And I write that as somebody who was no stranger to drunk driving myself during my alcoholic days. But had I killed an innocent pedestrian like Ortega did, I would at least had the decency to kill myself and save the Ohio public the expense of a trial and incarceration, which no doubt would have been much longer than Ortega’s.
The best for which we can hope is local legacy media outlets finally come to their senses when covering the police, especially when one of their own is accused of criminal wrongdoing. We might be better off hoping for bullet trains to Cleveland and Cincinnati.

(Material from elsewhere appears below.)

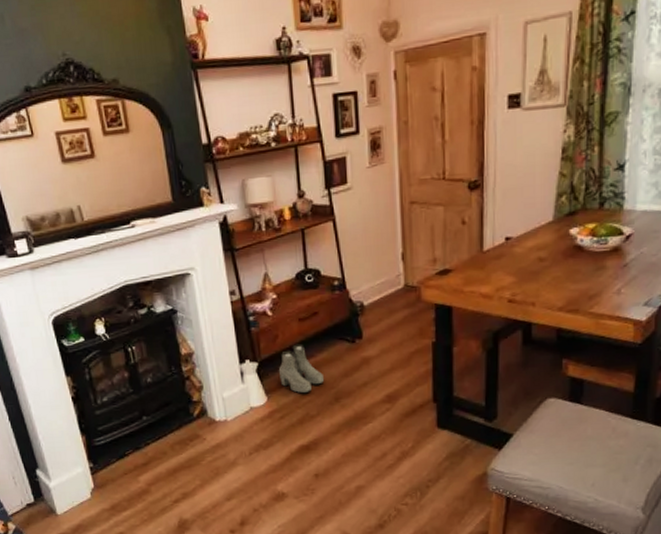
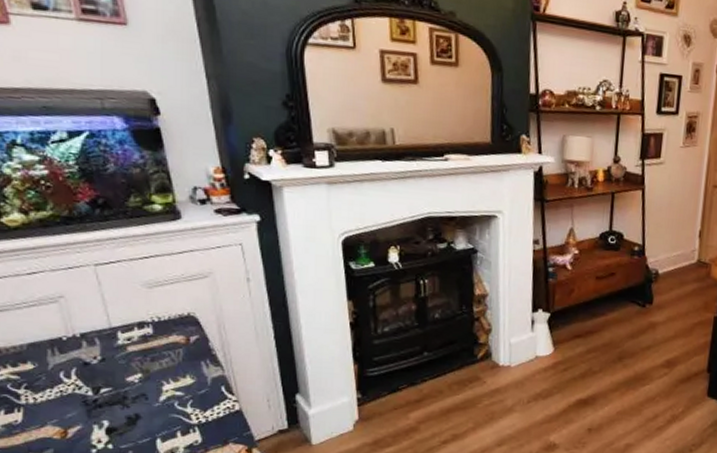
boots: present [278,344,324,394] -> none [568,300,611,350]

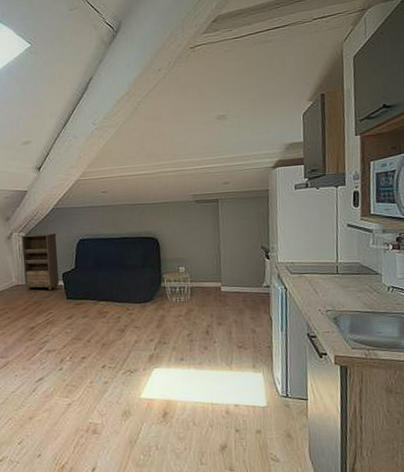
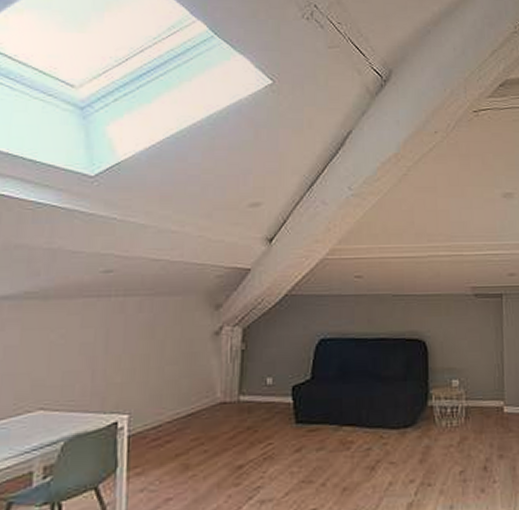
bookshelf: present [20,233,60,290] -> none [234,328,288,410]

Until then, it’d at least be nice to see Mayor Suburbs or someone on the city council publish a sternly worded statement on social media. Such discussions are undoubtedly happening behind closed doors, as is The Columbus Way, but maybe I’m asking too much for one of them to show they have a modicum of anger about the farce of an investigation.
A young mother is dead! The cop was an unrepentant drunken asshole (not that I’d know anything about that myself), and his crooked colleagues tried to cover for his ass all the way until they couldn’t. And even then, their incompetence or criminal negligence earned Ortega only half of the maximum sentence for the drunken slaughter of a mother with a one-year-old daughter.
If this manslaughter had happened in any other way than behind a car, it’d probably be a different kind of story. Same if Ms. Abdirahman had been born in Upper Arlington or Bexley.
Instead, it was a drunken cop behind the wheel and a dead brown immigrant in the road. That the result isn’t shocking doesn’t make it any less disgusting.